Журнал, надо признать, был органом радикальной идеологии. И соответственно текст повествования, исходящего якобы из-под пера вымышленного гнома, выполнял функцию пропагандистской листовки. Это я даже не с точки зрения современной идеологической борьбы-противостояния с либеральными веяниями говорю. Просто, читая такого Крылова, я отчётливо слышу голос автора «Путешествия из Петербурга в Москву». Нет, не собираюсь записывать Радищева в соавторы Крылову в «Почте духов», хотя гипотеза такая имеет место быть.
Но оба, и Крылов, и Радищев, создавали свои обличительные произведения не из заповедных слов художественной прозы. Они выступали политическими глашатаями, которые прекрасно понимали, что их опусы можно использовать в революционной агитации. Именно за это качество «путешествующий» Радищев, поздний Тургенев, а затем Чернышевский со своим «Что делать?» оказались в первых рядах писателей, чьи литературные герои фокусировали внимание читателей на политике.
Тем самым в стране шла радикализация общества, прежде всего молодёжи, как разночинной, так и дворянской. Бунт становился священной традицией. Реализм должен был быть критическим. Смысл человеческого бытия смещался от понимания трудности эволюционного движения к счастью и верности человека традиционным идеалам, к революционному пути развития и переустройству всего человечества.
Необходимость серьёзных дел подменялась отротой слов. Многие литературные персонажи как-то очень быстро морально устаревали. Почему? По той причине, что художественное начало в политике имеет куда меньшую ценность и существенно ограниченную область применения.
Молодые материалисты и рационалисты устремлялись не за счастьем, а за свободой, и потому отправлялись на баррикады. «Новая» литература манила свободой, равенством, братством. Тогда как героям «старой» литературы, что Пьеру, что Манилову, не говоря уже об Обломове, ближе было мировоззрение, как заметил один наш современник, соответствующее популярной присказке: «Спи! Утро вечера мудренее».
Сам факт малого количества подписчиков журнала Крылова даёт основание задуматься о причине, нет, не того, почему их мало, а того, что при столь малой тиражности издание, явно не приносящее прибыли, тем не менее выходило в свет. Крылов был главным и единоличным редактором журнала. И он же был основным автором журнала. Но издателем являлся Рахманинов. Финансировал проект, как сказали бы сегодня, всё же Иван Герасимович. Почему? Ответ находим у Г. Р. Державина. По его словам, Рахманинов «человек был умный и трудолюбивый, но большой вольтерианец». Так что совсем не случайно издавал он Вольтера. Не было это у него неким хобби. Справедливо будет назвать его книгоиздательскую программу скорее пропагандистской. А сам Рахманинов предстаёт перед нами не культурным просветителем, а либеральным политическим деятелем.

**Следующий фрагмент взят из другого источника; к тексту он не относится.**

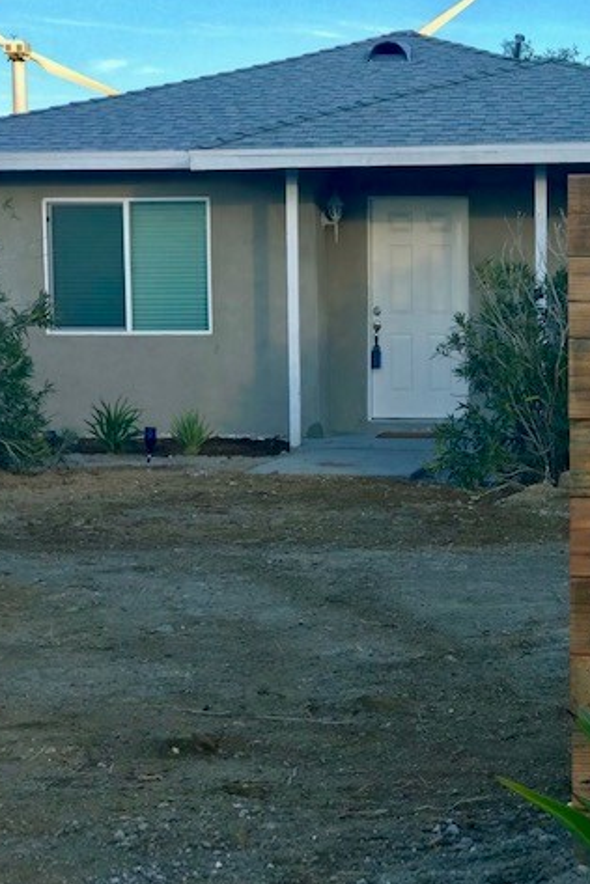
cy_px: 444
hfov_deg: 17.0
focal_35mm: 80
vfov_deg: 25.4
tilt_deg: -5.2
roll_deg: -0.1
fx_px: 1967
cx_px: 450
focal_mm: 6.6
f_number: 2.8
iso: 20
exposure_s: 1/156
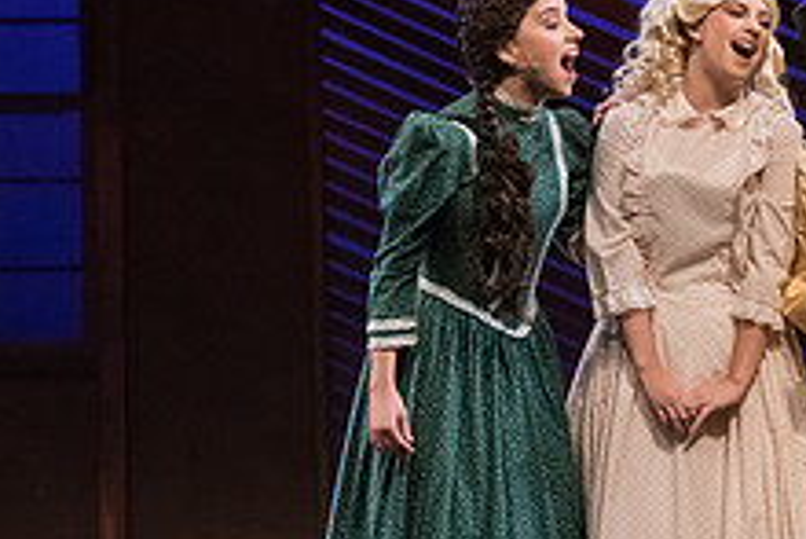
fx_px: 6497
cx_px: 883
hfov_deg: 7.1
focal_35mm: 290
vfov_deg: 4.7
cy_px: 255
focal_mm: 110
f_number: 4.5
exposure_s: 1/400
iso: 5000
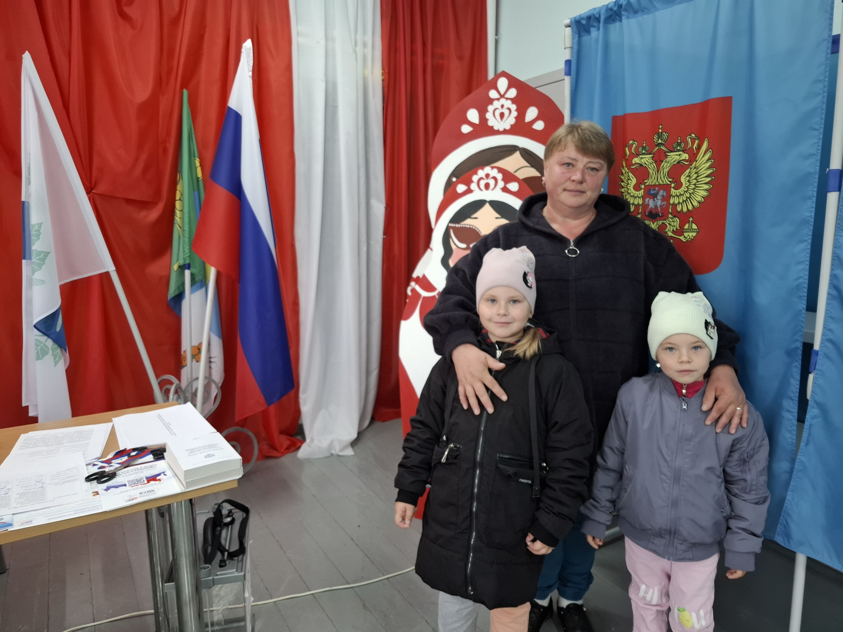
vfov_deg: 58.9
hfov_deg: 73.9
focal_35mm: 23
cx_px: 422
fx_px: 560
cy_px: 316
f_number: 1.8
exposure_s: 1/50
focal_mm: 5.54
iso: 160
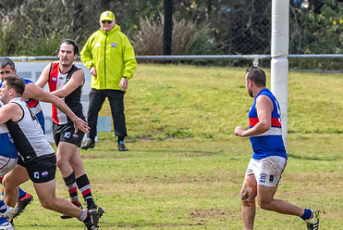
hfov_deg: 1.6
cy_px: 193
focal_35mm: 1257
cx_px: 1
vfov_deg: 1.1
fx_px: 11985
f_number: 7.1
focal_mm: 360
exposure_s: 1/4000
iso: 1250
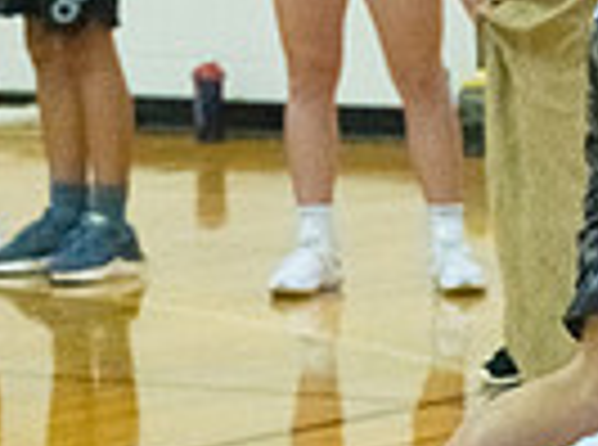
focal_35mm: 387
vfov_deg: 3.8
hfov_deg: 5.1
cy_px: 218
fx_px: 6667
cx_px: 868
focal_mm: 92
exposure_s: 1/640
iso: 6400
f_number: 4.5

Я не вкладываю в свои слова негативную оценку. Кому-то будут ближе иные определения: публицист-вольнодумец, инакомыслящий, оппозиционер. Но будем честны: из революции ни одна дорога нигде и никогда не вела туда, куда революционеры звали. Очень скоро, осмысляя телодвижения своих друзей-приятелей декабристов, это понял Пушкин.
Безусловно, 1789 год ещё не то время, когда революционеры росли как грибы. Но ведь кто-то приближал дни торжества принципа политической целесообразности и правосознания! Рахманинов, а вместе с ним Крылов, несколько раньше Новиков, чуть позже Радищев были как раз теми, кто приводил в действие механизм революционного подхода к действительности. Хочется обратить внимание на примечательный факт: все четверо перечисленных в том или ином качестве участвовали в процессе издания книг и журналов на базе типографии Рахманинова.
Неудачная попытка мятежа-переворота, получившая название «восстание декабристов», происшедшая на Петровской (Сенатской) площади в Петербурге, традиционно считается началом революционных традиций. Истоком такого суждения, полагаю, стала знаменитая ленинская формула. Но ещё задолго до декабристов, разбуженного ими Герцена, который развернул революционную агитацию и «Колокол» которого начал звонить в Лондоне, сказала своё слово питерская четвёрка. Оно, надо признать, было тогда услышано.
Любопытная параллель: августовский номер ежемесячного журнала «Почта духов» вышел только в марте следующего, 1790 года, после чего печатание журнала было остановлено.
Точно так же ранее поступили с «Адской почтой». Даже мотивы были озвучены аналогичные. Оба издания подверглись закрытию, потому что способствовали уменьшению общественной опоры на традиционные ценности и, что ещё хуже, усилению общественной революционности (по выражению Екатерины II, «разврата»).